TOTES MAGOTES!

Happy Humpday, people! Yes, it’s time to tune into the coolest blog on the East Coast...or at least on my website, which is written in the East Coast 😊 Speaking of cool, let’s take a deep dive into the coolest definition of that word, and all the other real and made-up words and expressions that have pervaded our lexicon through the decades, shall we? Trust me, it’s going to be the cat’s meow.

COOL

There are so many definitions for this word, dealing with anything from physical temperature, to keeping one’s composure during a stressful time, and it’s one of the most timeless expressions, dating back to the 1930s, according to the inter-web. Lester Young, a tenor saxophonist on the jazz scene is widely acclaimed for creating the popularity of being cool (calm and in control). This was different than being HIP in those days, since that meant you were streetwise and aware of new trends and ideas. Now, if you were both hip and cool? Phew! That would be rad.

RAD

Okay, while not nearly as cool as, well, cool, RAD had its day, starting in the bright-neon eighties. Short for radical, it was a way to say something was hip, but in an “I’m rebelling against all previous, uncool expressions, so I can be unique” kind of way. Other glamorous examples from the decade of excess include grody to the max, totally, gnarly, and whatever, the latter of which also seems to be timeless among each generation of angsty-teenagers. This must be used with the appropriate amount of attitude, of course. WhatEVER!

SICK

This one also came about in the eighties, mostly from the surfing and skateboarding crowd, but interestingly, is not the first word to alternately stand for something good and not-so-good, depending on the conversation. BAD turned good in the 1920s jazz scene, used to describe some sick musical action. Of course, Michael Jackson somehow used bad to mean both extremes of the word in one song and album, but then again, what else would you expect from the King of Pop?

Side note: I got caught speeding while driving my girlfriend’s Toyota Celica on route 89 in Vermont, cranking BAD on the stereo and doing my best to moonwalk while driving. I think that was the actual acronym for the violation on the ticket: MWD. I paid the fine without complaint. Worth every penny.

BEE’S KNEES

Here’s a confusing one for you. This expression also began in the 1920s, and the definition runs the gamut of either using other nonsensical animal expressions like cat’s pajamas, or referring to shrewd business dealings, and even to the knees of world champion dancer Bee Jackson. Heck, there’s even a reference to the pollen collected on a bee’s legs, since it’s such a valuable commodity. I like that one, since, any effort at saving our pollinators truly is the bee’s knees!

FIRE

I’ll admit I felt really old the first time I heard my teenage granddaughter use this term several years ago. I was like, “What?” This was followed by the appropriate eye-roll/smirk/scoff combo of the newly-adolescent before she explained this phrase to me, as if I was a Boomer (I’m a way hipper Gen-X baby, thank you very much). Then, to prove I was onboard with the latest slang, I turned up the collar of my Izod shirt and said, “That’s totally gnarly.” I think her eyes continued rotating 360 degrees, but she eventually recovered.

MATERIAL PROVIDED =>
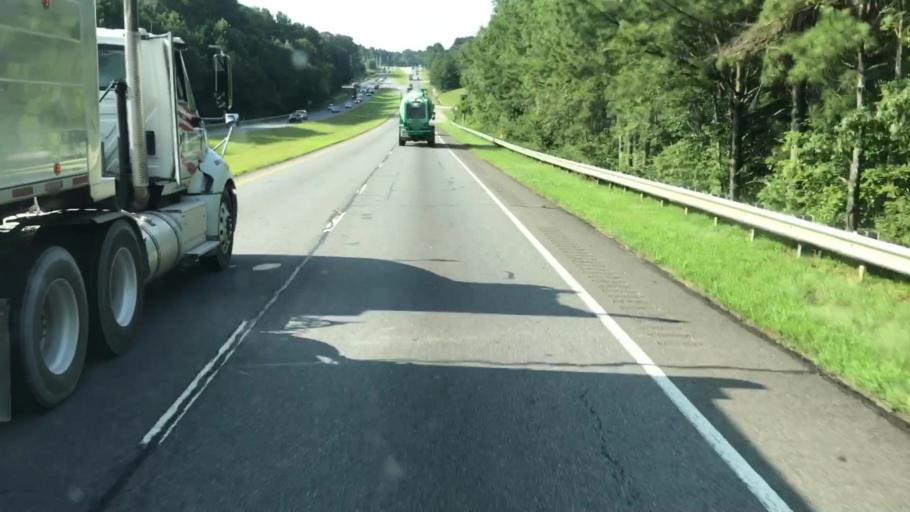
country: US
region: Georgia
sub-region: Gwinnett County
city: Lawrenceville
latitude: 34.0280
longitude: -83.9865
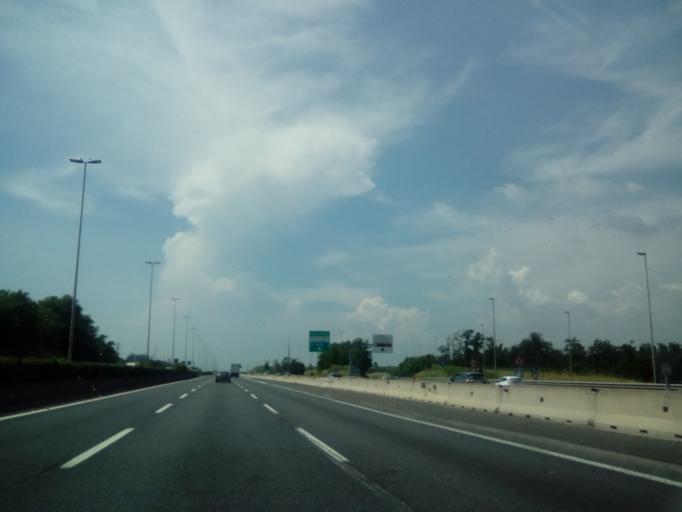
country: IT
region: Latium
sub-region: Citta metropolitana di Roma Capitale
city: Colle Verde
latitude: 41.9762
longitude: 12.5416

==

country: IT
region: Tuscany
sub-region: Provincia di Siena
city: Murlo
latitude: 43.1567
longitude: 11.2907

INSTRUCTION => Rewrite the slang blog post from "This one also" up to and including "Worth every penny.", substituting "Honda Civic" for "Toyota Celica".

WORKED ANSWER =>
This one also came about in the eighties, mostly from the surfing and skateboarding crowd, but interestingly, is not the first word to alternately stand for something good and not-so-good, depending on the conversation. BAD turned good in the 1920s jazz scene, used to describe some sick musical action. Of course, Michael Jackson somehow used bad to mean both extremes of the word in one song and album, but then again, what else would you expect from the King of Pop?

Side note: I got caught speeding while driving my girlfriend’s Honda Civic on route 89 in Vermont, cranking BAD on the stereo and doing my best to moonwalk while driving. I think that was the actual acronym for the violation on the ticket: MWD. I paid the fine without complaint. Worth every penny.